▸ **GIVEN TASK**
Format the entry lines below, from the one containing "scientific name: Ambystoma gracile" through the one containing "class: Malacostraca", inclusive, as a numbered list, with blank lines omitted.

»»

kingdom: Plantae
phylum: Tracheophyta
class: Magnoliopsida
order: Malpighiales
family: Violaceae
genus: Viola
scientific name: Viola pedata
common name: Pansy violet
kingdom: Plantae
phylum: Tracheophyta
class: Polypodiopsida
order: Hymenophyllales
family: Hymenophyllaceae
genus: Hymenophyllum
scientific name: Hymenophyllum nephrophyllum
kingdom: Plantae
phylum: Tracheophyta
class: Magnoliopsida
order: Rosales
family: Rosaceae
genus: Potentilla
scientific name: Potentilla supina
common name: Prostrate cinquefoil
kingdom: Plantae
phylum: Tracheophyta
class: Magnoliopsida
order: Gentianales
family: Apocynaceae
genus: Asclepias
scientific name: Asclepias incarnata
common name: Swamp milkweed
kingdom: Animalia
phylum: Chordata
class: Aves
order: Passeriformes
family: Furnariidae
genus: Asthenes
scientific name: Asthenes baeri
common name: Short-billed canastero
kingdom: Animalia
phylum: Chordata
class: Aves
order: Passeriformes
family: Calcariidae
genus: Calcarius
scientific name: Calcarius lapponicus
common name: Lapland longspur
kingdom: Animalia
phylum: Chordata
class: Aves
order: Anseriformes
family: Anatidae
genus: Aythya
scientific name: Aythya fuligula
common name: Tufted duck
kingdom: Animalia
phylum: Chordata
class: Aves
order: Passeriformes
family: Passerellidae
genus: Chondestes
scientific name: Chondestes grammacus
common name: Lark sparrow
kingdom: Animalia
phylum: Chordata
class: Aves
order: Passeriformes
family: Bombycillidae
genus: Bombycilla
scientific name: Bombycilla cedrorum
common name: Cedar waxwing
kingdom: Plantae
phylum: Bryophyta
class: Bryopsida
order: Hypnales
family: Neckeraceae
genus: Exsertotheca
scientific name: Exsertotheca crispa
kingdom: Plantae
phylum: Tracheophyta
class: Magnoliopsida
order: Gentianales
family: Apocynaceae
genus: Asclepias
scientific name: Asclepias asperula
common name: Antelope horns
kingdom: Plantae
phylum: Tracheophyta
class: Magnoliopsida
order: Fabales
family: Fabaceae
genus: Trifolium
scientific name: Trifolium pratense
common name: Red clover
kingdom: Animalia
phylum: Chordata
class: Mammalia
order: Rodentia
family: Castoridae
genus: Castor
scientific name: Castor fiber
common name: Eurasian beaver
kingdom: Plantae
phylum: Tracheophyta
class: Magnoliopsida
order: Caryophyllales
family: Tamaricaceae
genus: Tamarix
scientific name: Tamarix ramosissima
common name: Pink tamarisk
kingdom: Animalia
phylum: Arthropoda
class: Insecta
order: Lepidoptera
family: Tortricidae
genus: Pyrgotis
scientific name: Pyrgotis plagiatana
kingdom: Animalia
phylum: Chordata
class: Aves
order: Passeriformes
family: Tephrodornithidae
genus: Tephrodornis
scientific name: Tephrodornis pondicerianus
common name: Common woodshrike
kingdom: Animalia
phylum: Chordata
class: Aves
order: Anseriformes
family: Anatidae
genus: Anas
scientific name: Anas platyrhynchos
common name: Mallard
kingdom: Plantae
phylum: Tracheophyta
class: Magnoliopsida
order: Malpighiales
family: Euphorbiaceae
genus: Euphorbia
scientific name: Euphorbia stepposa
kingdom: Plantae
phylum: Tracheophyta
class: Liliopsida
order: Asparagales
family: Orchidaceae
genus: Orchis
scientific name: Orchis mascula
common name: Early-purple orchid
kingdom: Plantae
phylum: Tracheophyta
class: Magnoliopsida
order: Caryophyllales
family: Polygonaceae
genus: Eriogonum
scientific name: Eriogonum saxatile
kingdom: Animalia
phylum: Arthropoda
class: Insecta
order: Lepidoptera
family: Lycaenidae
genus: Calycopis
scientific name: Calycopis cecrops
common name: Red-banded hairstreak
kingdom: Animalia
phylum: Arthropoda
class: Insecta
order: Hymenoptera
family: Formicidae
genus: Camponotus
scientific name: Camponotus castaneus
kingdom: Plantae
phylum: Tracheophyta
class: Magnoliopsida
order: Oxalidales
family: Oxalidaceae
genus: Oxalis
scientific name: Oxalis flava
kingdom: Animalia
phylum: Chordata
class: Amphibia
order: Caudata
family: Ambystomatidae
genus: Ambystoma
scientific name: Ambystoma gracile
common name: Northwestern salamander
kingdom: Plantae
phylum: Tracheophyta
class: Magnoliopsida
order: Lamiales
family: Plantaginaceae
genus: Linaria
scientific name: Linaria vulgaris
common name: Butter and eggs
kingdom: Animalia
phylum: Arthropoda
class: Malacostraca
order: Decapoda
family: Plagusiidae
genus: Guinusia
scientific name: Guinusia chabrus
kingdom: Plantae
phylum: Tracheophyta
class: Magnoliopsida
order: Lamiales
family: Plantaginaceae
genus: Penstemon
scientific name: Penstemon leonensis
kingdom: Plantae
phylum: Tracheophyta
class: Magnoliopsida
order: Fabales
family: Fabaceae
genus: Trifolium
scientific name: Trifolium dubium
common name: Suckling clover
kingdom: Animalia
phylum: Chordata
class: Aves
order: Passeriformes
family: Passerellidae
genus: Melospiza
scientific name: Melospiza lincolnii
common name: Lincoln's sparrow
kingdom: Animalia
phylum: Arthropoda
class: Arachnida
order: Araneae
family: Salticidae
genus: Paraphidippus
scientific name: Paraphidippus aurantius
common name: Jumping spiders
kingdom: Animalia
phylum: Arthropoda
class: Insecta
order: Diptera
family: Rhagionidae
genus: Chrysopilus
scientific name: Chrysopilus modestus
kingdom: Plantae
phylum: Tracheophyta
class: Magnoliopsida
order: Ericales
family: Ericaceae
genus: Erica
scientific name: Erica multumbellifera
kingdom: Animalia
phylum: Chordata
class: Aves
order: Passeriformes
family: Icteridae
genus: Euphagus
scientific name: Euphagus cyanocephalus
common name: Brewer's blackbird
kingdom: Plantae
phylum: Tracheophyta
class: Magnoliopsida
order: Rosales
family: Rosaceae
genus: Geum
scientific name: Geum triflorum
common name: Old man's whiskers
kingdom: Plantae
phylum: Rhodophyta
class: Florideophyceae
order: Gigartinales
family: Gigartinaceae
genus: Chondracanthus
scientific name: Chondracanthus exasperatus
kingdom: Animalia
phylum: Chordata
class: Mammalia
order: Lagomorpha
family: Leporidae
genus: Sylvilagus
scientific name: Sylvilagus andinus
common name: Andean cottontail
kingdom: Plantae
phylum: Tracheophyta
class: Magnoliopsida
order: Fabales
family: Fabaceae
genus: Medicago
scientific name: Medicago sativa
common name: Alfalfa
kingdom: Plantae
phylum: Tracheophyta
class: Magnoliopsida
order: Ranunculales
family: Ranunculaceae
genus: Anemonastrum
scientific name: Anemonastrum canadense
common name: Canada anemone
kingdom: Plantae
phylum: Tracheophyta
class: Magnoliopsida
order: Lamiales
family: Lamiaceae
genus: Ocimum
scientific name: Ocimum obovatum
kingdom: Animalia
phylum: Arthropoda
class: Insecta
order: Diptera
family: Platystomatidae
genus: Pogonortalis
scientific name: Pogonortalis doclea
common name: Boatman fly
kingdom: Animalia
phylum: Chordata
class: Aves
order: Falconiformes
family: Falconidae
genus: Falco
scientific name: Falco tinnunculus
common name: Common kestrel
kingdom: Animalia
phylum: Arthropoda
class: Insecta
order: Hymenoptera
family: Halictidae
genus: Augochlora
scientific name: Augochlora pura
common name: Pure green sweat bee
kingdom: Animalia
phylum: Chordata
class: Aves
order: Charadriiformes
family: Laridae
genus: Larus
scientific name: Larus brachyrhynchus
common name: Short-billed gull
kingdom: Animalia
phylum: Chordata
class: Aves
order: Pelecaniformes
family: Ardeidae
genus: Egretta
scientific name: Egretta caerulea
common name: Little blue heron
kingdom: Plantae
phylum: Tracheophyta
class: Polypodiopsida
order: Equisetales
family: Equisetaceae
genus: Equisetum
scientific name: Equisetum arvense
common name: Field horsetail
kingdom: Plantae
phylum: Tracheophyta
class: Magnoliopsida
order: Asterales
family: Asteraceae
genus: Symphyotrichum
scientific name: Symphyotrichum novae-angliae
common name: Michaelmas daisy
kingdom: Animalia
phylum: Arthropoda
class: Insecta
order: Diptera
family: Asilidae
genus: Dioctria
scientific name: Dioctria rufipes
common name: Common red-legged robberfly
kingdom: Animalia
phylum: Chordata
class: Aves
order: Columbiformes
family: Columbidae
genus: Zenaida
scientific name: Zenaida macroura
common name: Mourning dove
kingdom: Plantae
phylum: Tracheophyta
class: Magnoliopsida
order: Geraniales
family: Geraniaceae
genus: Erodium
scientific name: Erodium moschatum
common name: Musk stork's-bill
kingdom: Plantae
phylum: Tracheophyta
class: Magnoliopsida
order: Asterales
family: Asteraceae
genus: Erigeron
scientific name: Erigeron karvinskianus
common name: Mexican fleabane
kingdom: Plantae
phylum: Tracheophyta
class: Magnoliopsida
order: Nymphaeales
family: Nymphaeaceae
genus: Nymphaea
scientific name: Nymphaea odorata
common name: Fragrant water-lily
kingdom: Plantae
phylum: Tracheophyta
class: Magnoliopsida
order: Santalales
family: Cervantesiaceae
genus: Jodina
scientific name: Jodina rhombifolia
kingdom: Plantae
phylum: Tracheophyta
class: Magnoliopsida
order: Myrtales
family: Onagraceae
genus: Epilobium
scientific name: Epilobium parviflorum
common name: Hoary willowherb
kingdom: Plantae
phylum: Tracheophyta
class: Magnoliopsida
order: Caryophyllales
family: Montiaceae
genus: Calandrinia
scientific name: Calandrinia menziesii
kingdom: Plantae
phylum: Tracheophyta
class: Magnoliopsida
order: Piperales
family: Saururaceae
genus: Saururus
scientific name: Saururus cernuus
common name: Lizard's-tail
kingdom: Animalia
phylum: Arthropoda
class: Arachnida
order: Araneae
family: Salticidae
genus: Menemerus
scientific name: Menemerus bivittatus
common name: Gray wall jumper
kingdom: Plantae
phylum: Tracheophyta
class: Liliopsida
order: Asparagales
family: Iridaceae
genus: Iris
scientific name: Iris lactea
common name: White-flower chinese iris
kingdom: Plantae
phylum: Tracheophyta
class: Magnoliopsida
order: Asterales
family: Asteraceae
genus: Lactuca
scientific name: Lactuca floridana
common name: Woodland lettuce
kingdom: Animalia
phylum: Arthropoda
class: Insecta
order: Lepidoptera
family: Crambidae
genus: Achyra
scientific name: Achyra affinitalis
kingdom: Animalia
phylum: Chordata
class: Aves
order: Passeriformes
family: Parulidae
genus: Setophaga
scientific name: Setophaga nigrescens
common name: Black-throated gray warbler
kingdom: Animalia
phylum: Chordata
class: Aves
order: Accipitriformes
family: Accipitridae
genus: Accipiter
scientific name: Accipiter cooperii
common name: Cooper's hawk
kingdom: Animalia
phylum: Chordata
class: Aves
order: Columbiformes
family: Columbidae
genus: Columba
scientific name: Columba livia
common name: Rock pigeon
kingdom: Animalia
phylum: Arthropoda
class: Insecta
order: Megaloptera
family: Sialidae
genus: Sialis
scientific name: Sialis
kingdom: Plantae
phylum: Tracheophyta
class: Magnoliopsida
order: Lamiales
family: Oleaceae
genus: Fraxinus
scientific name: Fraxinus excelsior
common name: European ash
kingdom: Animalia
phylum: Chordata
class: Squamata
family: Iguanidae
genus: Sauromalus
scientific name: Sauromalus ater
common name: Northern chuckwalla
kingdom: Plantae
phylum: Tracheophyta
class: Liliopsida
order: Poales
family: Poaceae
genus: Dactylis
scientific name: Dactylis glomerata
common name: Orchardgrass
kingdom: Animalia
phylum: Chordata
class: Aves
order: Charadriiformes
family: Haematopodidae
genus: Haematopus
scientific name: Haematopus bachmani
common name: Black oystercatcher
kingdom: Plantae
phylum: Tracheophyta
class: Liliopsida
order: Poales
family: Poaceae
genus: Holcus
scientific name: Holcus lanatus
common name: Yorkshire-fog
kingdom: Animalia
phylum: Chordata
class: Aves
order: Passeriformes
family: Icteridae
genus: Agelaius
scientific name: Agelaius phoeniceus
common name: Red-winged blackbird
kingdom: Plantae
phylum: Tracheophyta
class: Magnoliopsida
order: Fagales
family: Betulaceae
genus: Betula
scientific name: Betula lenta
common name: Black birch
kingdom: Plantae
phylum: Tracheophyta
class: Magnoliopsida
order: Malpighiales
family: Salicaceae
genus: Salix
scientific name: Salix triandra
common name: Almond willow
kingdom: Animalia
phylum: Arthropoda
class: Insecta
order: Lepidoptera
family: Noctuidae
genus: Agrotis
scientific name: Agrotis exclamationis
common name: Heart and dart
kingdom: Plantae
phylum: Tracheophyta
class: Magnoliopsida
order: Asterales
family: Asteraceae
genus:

««

▸ **SOLUTION**
1. scientific name: Ambystoma gracile
2. common name: Northwestern salamander
3. kingdom: Plantae
4. phylum: Tracheophyta
5. class: Magnoliopsida
6. order: Lamiales
7. family: Plantaginaceae
8. genus: Linaria
9. scientific name: Linaria vulgaris
10. common name: Butter and eggs
11. kingdom: Animalia
12. phylum: Arthropoda
13. class: Malacostraca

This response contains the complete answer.